SHORT TASK
Continue the legal passage about the government's appeal of Al Najjar's bond release, picking up after its last sentence.

SUPPLIED PASSAGE

4. INS Appeal to the Board of Immigration Appeals

 The same day that the IJ ordered Al Najjar's release, the INS filed an emergency request for a stay pending appeal with the Board of Immigration Appeals. At 7:20 PM, the Board granted a temporary 24-hour stay of the bond order, "pending the Service filing an appeal, response by counsel for respondent, and further order of the Board." Dec. 6, 2000 BIA Order. On December 7, the INS formally filed its notice of appeal. Notably, while the appeal is addressed to the BIA, it focuses almost exclusively on whether the IJ followed this Court's May 31 Order. See Notice of Appeal (Exhibit 6). Al Najjar filed an opposition to the request for a stay, arguing, inter alia, that the Board had no jurisdiction over the appeal because the underlying proceeding was conducted not pursuant to immigration regulations, but as a constitutional remedy specifically ordered by this Court. 

 On December 7, a stay panel of the BIA extended indefinitely the stay pending appeal, referring the matter to the panel that will decide the INS's appeal.  Dec. 7, 2000 BIA Order.

5.   Time Frame for BIA Bond Appeals

 An appeal of a bond determination to the BIA can and often does take many months to resolve. The BIA took more than a year to resolve Al Najjar's prior bond appeal. In the analogous case of Hany Kiareldeen, the IJ ordered Kiareldeen's release, the Board granted a stay of an IJ's release order pending the INS's appeal, and then did not decide the appeal for over six months. As a result, despite the fact that the only judge who had reviewed the entire record in Kiareldeen's case had ordered his release, Kiareldeen stayed incarcerated for an additional six months, at which point the BIA unanimously affirmed the IJ decision and ordered his release. Reported decisions confirm that delays on bond appeals are common. In Matter of Joseph, Int. Dec. 3398, 1998 BIA LEXIS 25 (May 28, 1999), the alien was ordered released in January 1999, the INS obtained a stay pending appeal from the Board, yet the Board did not decide the bond appeal for five months. In Matter of Melo-Pena, Int. Dec. 3313, 1997 WL 123907 (BIA Feb. 20, 1997), the Board took more than a year to decide the alien's appeal from a denial of bond, even though it required only a three-page decision.

RAW DATA

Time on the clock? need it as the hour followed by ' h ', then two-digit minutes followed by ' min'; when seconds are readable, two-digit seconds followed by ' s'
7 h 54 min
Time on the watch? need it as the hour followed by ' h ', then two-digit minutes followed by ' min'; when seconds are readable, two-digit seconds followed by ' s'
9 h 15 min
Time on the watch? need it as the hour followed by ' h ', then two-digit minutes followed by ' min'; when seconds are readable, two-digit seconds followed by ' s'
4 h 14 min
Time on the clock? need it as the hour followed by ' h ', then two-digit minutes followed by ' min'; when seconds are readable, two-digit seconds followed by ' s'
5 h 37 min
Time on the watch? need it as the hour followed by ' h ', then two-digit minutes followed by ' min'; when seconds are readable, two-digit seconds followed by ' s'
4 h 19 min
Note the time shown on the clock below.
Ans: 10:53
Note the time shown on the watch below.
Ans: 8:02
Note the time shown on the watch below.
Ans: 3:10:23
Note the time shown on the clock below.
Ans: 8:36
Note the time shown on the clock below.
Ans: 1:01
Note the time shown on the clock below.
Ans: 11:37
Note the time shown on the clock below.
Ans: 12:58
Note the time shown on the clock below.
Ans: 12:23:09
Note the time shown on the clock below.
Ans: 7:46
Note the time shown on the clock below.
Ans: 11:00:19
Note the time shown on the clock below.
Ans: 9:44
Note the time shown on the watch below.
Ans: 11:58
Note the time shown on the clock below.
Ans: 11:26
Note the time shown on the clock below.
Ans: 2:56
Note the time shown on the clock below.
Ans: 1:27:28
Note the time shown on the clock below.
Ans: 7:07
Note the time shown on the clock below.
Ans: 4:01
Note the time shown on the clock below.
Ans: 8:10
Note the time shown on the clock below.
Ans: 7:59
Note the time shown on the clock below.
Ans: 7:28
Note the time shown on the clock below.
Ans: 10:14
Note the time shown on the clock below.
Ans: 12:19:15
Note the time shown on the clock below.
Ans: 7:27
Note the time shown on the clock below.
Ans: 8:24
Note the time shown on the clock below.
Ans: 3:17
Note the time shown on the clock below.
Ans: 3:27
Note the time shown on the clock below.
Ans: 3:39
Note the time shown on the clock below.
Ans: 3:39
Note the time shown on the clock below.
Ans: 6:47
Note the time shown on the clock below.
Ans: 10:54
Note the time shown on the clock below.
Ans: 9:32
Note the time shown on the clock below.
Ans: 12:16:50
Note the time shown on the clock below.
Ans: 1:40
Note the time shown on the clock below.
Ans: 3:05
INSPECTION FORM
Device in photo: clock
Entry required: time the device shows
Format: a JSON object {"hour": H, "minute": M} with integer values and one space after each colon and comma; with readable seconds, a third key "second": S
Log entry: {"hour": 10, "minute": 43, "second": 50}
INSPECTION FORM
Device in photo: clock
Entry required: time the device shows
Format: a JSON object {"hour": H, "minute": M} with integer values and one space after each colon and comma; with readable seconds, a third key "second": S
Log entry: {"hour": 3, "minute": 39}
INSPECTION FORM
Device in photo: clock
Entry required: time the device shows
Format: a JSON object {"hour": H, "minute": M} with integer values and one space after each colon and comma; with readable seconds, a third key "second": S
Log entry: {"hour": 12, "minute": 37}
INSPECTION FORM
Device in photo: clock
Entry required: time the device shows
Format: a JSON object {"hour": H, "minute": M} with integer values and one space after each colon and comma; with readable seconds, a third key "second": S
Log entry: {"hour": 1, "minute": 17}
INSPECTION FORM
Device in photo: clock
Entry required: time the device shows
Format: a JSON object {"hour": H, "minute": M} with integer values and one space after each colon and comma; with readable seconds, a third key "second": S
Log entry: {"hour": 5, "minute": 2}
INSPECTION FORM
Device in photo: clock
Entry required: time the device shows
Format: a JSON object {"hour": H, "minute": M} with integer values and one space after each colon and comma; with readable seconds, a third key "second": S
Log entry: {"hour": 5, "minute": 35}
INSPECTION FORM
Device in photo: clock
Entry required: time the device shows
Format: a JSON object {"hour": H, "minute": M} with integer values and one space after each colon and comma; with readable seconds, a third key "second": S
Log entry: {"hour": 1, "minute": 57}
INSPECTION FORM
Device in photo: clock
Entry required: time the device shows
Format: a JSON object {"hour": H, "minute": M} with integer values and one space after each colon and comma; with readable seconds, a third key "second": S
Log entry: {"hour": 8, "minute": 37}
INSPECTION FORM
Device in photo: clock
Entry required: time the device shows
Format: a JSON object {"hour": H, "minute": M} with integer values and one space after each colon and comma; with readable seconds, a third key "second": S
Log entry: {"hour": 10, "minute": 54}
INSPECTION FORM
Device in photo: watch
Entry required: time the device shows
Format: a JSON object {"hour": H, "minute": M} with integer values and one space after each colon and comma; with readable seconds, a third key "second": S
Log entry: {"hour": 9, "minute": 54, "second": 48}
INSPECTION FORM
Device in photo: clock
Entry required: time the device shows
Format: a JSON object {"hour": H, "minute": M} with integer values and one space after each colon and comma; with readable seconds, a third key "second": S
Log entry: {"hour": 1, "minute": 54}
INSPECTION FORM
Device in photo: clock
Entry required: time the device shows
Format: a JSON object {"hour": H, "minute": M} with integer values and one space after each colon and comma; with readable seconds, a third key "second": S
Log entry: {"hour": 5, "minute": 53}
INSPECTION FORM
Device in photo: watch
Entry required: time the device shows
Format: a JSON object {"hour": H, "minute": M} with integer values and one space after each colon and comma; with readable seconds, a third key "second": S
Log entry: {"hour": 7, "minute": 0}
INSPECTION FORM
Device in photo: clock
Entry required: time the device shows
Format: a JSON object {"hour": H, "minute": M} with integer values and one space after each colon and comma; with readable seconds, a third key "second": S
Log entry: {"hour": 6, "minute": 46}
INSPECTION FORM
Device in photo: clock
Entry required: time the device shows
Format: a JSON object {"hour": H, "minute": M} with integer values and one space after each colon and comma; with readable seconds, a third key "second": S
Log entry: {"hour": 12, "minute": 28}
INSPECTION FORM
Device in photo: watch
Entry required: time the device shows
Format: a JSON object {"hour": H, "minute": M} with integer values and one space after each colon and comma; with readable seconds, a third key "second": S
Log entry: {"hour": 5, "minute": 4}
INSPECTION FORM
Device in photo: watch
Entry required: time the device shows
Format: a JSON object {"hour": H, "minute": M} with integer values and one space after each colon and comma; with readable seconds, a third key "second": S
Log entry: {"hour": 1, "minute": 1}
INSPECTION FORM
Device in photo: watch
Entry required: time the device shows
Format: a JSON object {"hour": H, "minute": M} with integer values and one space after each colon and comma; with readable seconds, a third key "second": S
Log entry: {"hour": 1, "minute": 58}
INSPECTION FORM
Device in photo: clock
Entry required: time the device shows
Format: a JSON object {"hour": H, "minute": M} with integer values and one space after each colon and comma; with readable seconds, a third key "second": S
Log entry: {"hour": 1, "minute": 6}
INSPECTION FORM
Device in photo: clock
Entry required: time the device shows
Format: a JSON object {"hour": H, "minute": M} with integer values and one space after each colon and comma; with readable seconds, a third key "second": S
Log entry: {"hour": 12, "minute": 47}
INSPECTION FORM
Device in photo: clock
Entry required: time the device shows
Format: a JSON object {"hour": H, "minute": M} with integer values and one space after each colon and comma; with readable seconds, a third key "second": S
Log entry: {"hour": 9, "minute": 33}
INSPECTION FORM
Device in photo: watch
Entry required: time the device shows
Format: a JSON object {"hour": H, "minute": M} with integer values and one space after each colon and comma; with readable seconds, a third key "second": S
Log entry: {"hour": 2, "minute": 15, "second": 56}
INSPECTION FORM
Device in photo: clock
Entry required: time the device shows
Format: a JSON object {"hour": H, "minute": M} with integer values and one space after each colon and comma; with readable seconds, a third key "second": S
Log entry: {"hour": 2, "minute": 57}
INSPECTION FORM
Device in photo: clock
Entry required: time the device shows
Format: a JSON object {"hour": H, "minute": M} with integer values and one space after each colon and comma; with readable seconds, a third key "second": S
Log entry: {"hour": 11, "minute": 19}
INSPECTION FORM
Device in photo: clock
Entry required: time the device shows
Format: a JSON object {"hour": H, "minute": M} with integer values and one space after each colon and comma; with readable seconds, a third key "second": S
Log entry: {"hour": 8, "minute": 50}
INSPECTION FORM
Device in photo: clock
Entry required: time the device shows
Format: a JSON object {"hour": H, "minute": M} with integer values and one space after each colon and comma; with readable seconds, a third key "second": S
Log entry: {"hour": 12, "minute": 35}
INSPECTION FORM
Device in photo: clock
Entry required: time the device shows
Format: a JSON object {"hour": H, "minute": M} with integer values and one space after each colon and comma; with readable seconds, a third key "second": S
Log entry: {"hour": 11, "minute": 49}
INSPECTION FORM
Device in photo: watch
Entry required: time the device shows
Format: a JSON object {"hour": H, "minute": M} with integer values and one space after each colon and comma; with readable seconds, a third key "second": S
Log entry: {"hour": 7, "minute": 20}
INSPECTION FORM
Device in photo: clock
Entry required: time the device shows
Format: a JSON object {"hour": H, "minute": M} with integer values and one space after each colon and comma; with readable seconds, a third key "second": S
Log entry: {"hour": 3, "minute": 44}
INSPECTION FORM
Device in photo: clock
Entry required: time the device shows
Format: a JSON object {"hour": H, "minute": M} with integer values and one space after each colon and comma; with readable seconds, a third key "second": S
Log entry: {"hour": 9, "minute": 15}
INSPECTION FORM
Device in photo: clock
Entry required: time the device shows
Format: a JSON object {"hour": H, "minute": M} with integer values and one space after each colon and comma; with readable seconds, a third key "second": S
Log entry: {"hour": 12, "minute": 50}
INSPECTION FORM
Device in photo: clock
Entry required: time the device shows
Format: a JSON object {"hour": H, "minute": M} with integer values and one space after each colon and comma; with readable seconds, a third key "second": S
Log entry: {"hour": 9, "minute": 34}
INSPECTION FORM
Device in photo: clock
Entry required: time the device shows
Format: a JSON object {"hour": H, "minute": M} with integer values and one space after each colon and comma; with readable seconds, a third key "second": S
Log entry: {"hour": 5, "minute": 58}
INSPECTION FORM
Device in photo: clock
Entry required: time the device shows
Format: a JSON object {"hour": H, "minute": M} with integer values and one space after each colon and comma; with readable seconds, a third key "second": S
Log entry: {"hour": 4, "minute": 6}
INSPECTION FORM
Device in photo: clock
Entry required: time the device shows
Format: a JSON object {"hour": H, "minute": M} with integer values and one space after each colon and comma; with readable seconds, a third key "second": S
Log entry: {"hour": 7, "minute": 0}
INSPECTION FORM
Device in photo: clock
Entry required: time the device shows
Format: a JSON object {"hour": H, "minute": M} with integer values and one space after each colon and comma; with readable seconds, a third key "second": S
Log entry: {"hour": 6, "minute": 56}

EXERCISE OUTPUT
ARGUMENT

I.   PETITIONER IS ENTITLED TO IMMEDIATE RELEASE UNDER THIS COURT'S MAY 31 ORDER

 When this Court concluded, in its May 31, 2000 Order, that Al Najjar had been unconstitutionally detained since May 1997, it could have ordered his immediate release. See Kiareldeen v. Reno, 71 F.Supp.2d 402 (D.N.J. 1999) (ruling that detention of alien based on secret evidence violated due process, and ordering alien's immediate release). However, the Court exercised its equitable discretion and adopted a remedy one step short of immediate release. It vacated as unconstitutional the administrative orders authorizing Al Najjar's detention, thus removing any independent legal basis for his detention.  97 F.Supp.2d at 1362.  But instead of ordering Al Najjar's immediate release, it ordered a new custody determination by the IJ, and ruled that Al Najjar "shall remain in the custody of Respondents pending a redetermination of Petitioner's custody status by the Immigration Judge."  Id.?at 1362-63 (emphasis added).

 Thus, as of May 31, 2000, the only authority for Al Najjar's continued detention was this Court's May 31 Order itself. The Court had vacated the only administrative orders justifying Al Najjar's detention as unconstitutional. And it expressly contemplated that Al Najjar would remain in detention only until the Immigration Judge completed the redetermination ordered by the Court.

 Thus, if either Al Najjar or the INS were dissatisfied with the IJ's actions, the proper recourse was to this Court, not to the Board of Immigration Appeals. The Court's granting of Petitioner's prior Motion to Compel Compliance in September underscores this understanding. Order Granting Petitioner's Motion to Compel Compliance with May 31, 2000 Order (Sept. 12, 2000). In that motion, Al Najjar maintained that the IJ was violating his due process rights under the Court's order by agreeing to consider classified evidence before issuing a decision solely on the public record. In granting the motion to compel, the Court did not suggest that Al Najjar should first appeal to the BIA, because BIA involvement was never contemplated by the terms of the Court's May 31 Order.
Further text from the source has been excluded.